Things you may not know about Diego Rivera and Paul Klee
Paul Klee grew up in a family of musicians. His father, Hans Klee trained as a singer, and played the piano and the violin at Stuttgart conservator, where he met Ida Frick, Paul’s mother. Ida was training to be a singer as well.
They got married in 1875 and gave birth to their oldest daughter Mathilde, and on December 18th 1879 Pail was born. Paul started school in 1886. Paul began to play the violin at the age of seven.
Paul Klee was so good playing the Violin that at the age of eleven, he became an associate member of the orchestra that gave concerts at the Berne Music Society. At the same time he started drawing, being introduced to this new visual art form by his grandmother. Unlike his musical ability, his passion for drawing was not given encouragement by his parents. Klee kept so much in his parent’s mind that he did not let aside his violin lessons.
Paul Klee in his diary stated that he “would have gladly left school during the last year, but my parents’ wishes prevented me from doing so. I now felt like a martyr. After I had scraped through my school-leaving examination, I began to paint in Munich.” Klee’s decision to leave music aside was for the idea that music had passed its peak. Modern composers left him cold.
However, he had to sustain himself financially speaking, so he still played in an orchestra. He particularly liked the great composers of the 18th and 19th century.
Did you know that Rivera tried cubism?
The Cubist influence reached Diego Rivera in 1912, through his neighbors in Montparnasse the Dutch painters Piet Mondrian, Conrad Kikkert and Lodewijk Schelfhout. However, it was in the next year that his transition to Cubism took place.
In the following five years Rivera made over two hundred works. His attempts, following cubist influences, reached their apogee with the oil painting Woman at a Well. His pastel color’s palette is quite unusual through the earlier cubist artists. Rivera reached maturity in cubism with the painting Sailor at Breakfast, made in 1914. This work reflects better his friendship with Juan Gris, through the mixture of paint with sand and other substances, the thick application of paint and the use of a collage technique.

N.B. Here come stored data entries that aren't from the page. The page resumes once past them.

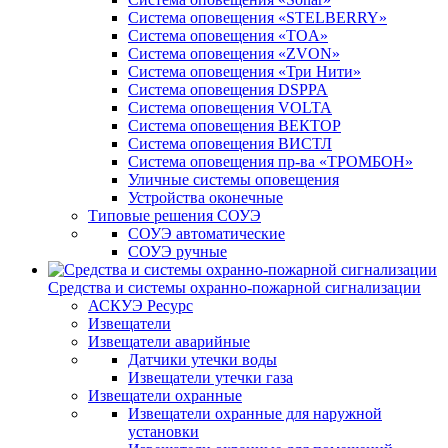
Система оповещения «STELBERRY»
Система оповещения «TOA»
Система оповещения «ZVON»
Система оповещения «Три Нити»
Система оповещения DSPPA
Система оповещения VOLTA
Система оповещения ВЕКТОР
Система оповещения ВИСТЛ
Система оповещения пр-ва «ТРОМБОН»
Уличные системы оповещения
Устройства оконечные
Типовые решения СОУЭ
СОУЭ автоматические
СОУЭ ручные
Средства и системы охранно-пожарной сигнализации
АСКУЭ Ресурс
Извещатели
Извещатели аварийные
Датчики утечки воды
Извещатели утечки газа
Извещатели охранные
Извещатели охранные для наружной
установки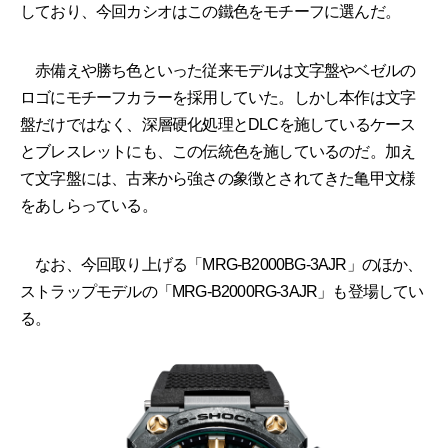
しており、今回カシオはこの鐵色をモチーフに選んだ。
赤備えや勝ち色といった従来モデルは文字盤やベゼルの
ロゴにモチーフカラーを採用していた。しかし本作は文字
盤だけではなく、深層硬化処理とDLCを施しているケース
とブレスレットにも、この伝統色を施しているのだ。加え
て文字盤には、古来から強さの象徴とされてきた亀甲文様
をあしらっている。
なお、今回取り上げる「MRG-B2000BG-3AJR」のほか、
ストラップモデルの「MRG-B2000RG-3AJR」も登場してい
る。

At his first one-man show in April 1914 at the Galerie Berthe Weil, Rivera included twenty-five cubist works, and some of them were even sold. After this success, his cubist paintings have been shown in exhibitions in Munich, Vienna, Prague, Amsterdam and Brussels. Rivera even took part in the Cubist painters debates, and the most heated discussion were held with Pablo Picasso.

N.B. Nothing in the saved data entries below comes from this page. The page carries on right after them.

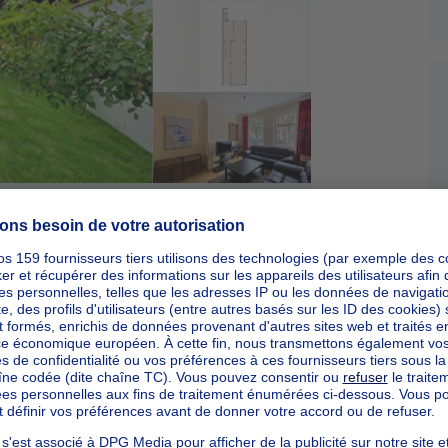
Sponsorisé
Sponsorisé
Résidence Schubert – votre nouveau chez-vous à Ganshoren
À partir de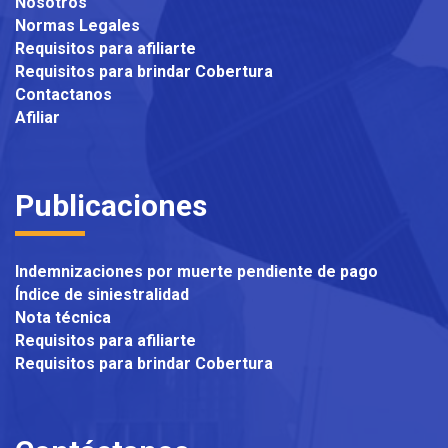
Nosotros
Normas Legales
Requisitos para afiliarte
Requisitos para brindar Cobertura
Contactanos
Afiliar
Publicaciones
Indemnizaciones por muerte pendiente de pago
Índice de siniestralidad
Nota técnica
Requisitos para afiliarte
Requisitos para brindar Cobertura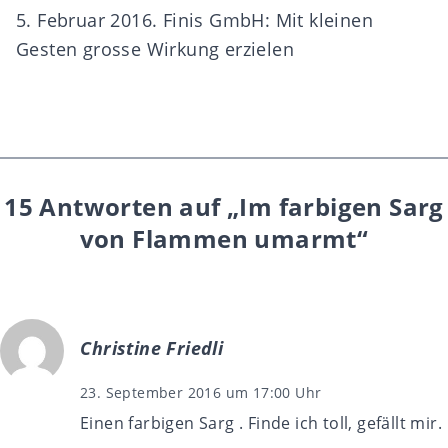
5. Februar 2016. Finis GmbH:
Mit kleinen
Gesten grosse Wirkung erzielen
15 Antworten auf „Im farbigen Sarg
von Flammen umarmt“
Christine Friedli
23. September 2016 um 17:00 Uhr
Einen farbigen Sarg . Finde ich toll, gefällt mir.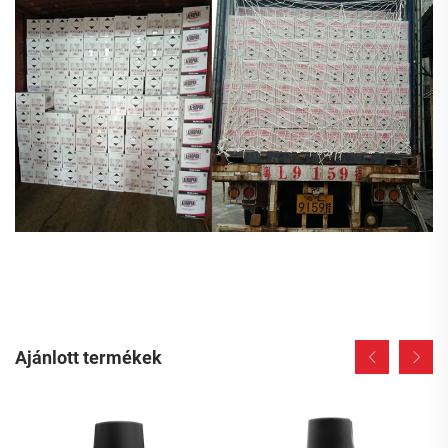
Ajánlott termékek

Rivera met Pablo through the artist Ortiz de Zarate. One of Rivera’s last cubist paintings is Motherhood: Angelina and the Child Diego. The painting betrays his preoccupation with scientific and philosophical ideas that led to a so-called “classical” technique. The painting shows his first wife, Angelina holding in her hands Rivera’s son. Diego jr. fell ill weakened by cold and hunger and died at the end of 1918, at the age of two.
Rivera gave up cubist style after an incident called “the Rivera affair.” In the spring of 1917, Diego had a rough exchange with the art critique Pierre Reverdy, who became the theorist of Cubism during the war years. Reverdy wrote hurtful piece about the work of Rivera, in his book “Sur le Cubism.” That started a dispute when Rivera met the writer at a dinner arranged by Leonce Rosenberg. The result of this exchange of replicas was Rivera’s break up with Rosenberg and Picasso, and with the Cubist style. He also lost the friendship of Braque, Gris, Leger, Lipchitz and Severini. The painting Zapatista Landscape, bought by Rosenberg, had been locked away until the 1930s.